Smartwatches are easily the hottest new form factor in tech in the last year or so, and considering we're already on generation two (OK, maybe more like 1.5) of Android Wear hardware, you'd think smartwatches were pretty much a sure thing. Everybody's going to wear one, there's going to be a gigantic 3rd party app ecosystem, and it's going to be just like the smartphone boom years! Smartwatches will be indispensible to our daily lives.

Except, well, there are lots of good reasons to not believe that. Smartwatches have so far presented a pretty lame value proposition - doing little more than the smartphones they're connected to, while costing nearly as much (or a lot more).

Wear devices, especially, can be a tough sell.

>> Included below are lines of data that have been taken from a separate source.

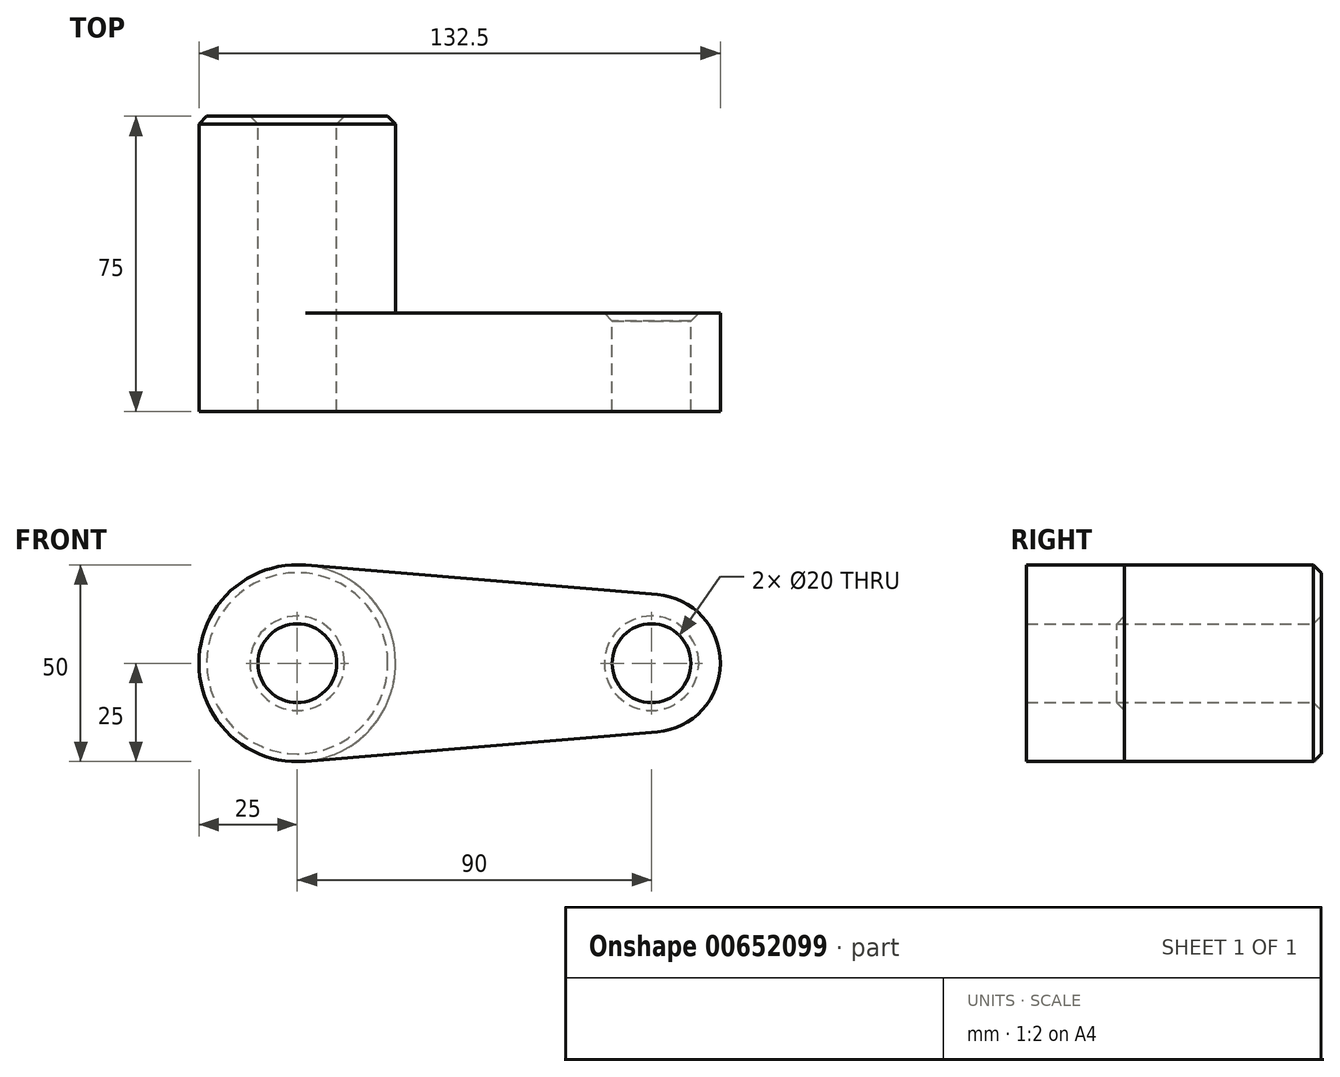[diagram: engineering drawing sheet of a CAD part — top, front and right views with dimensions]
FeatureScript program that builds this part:
annotation { "Feature Type Name" : "Feature", "Feature Type Description" : "" }
export const myFeature = defineFeature(function(context is Context, id is Id, definition is map)
    precondition{}
    {
        {
            var Q0;
            Q0=qCreatedBy(makeId("Front.planeOp"),FACE);
            var sketch = newSketch(context, id + "F0", { "sketchPlane" : qUnion([Q0])});
            skCircle(sketch, "E0", {"center": v(0, 0) * mm, "radius": 25 * mm});
            skCircle(sketch, "E1", {"center": v(90, 0) * mm, "radius": 17.5 * mm});
            skLineSegment(sketch, "E2", {"start": v(2.08, -24.91) * mm, "end": v(91.46, -17.44) * mm});
            skLineSegment(sketch, "E3", {"start": v(2.08, 24.91) * mm, "end": v(91.46, 17.44) * mm});
            skCircle(sketch, "E4", {"center": v(0, 0) * mm, "radius": 10 * mm});
            skCircle(sketch, "E5", {"center": v(90, 0) * mm, "radius": 10 * mm});
            skSolve(sketch);
        }
        {
            var Q0;
            Q0 = qSketchRegion(id + "F0", true);
            extrude(context, id + "F1", {"entities" : qUnion([Q0]), "depth" : 25 * mm, "offsetDistance" : 25.4 * mm});
        }
        {
            var Q0;
            Q0=makeQuery(id+"F0.imprint","IMPRINT",FACE,{"disambiguationData":[TD([[makeQuery(id+"F0.imprint","IMPRINT",EDGE,{"derivedFrom":sQuery(id+"F0.wireOp",EDGE,"E4")}),-1.0]])]});
            var Q1;
            Q1=sQuery(id+"F0.wireOp",EDGE,"E0");
            var Q2;
            Q2=sQuery(id+"F0.wireOp",EDGE,"E4");
            extrude(context, id + "F2", {"entities" : qUnion([Q0]), "operationType" : NewBodyOperationType.ADD, "surfaceEntities" : qUnion([Q1, Q2]), "oppositeDirection" : true, "depth" : 50 * mm, "offsetDistance" : 25.4 * mm});
        }
        {
            var Q0;
            Q0=makeQuery(id+"F2.opExtrude","CAP_EDGE",EDGE,{"disambiguationData":[OSD([sQuery(id+"F0.wireOp",EDGE,"E4")])],"isStart":false});
            var Q1;
            Q1=makeQuery(id+"F2.opExtrude","CAP_EDGE",EDGE,{"disambiguationData":[OSD([sQuery(id+"F0.wireOp",EDGE,"E0")])],"isStart":false});
            var Q2;
            Q2=makeQuery(id+"F1.opExtrude","CAP_EDGE",EDGE,{"disambiguationData":[OSD([sQuery(id+"F0.wireOp",EDGE,"E5")])],"isStart":true});
            chamfer(context, id + "F3", {"entities" : qUnion([Q0, Q1, Q2]), "width" : 2 * mm, "tangentPropagation" : true});
        }
    });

They aren't especially robust fitness trackers, the battery life isn't extraordinary, the OS itself is still pretty buggy and "beta-y," and I know I personally could not give you a single compelling use case for my Wear device that I would not be equally capable of doing on my smartphone.

Still, I've been wearing a G Watch R (admittedly, on and off) for months, and will probably wear the Urbane for a while, too. I mean, it's part of my job (I know, I have it tough over here), but if you were to ask me if I actually felt compelled to wear a smartwatch for any other reason than general curiosity? The answer is no: for me, it's still just a novelty.

What do you guys think? Are smartwatches really on the way to becoming powerful tools we'll never remember living without 5 or 10 years from now? Or are they just a high-tech fashion fad taking advantage of ever-smaller CPUs and the increasing ubiquity of wireless communications, without any real purpose?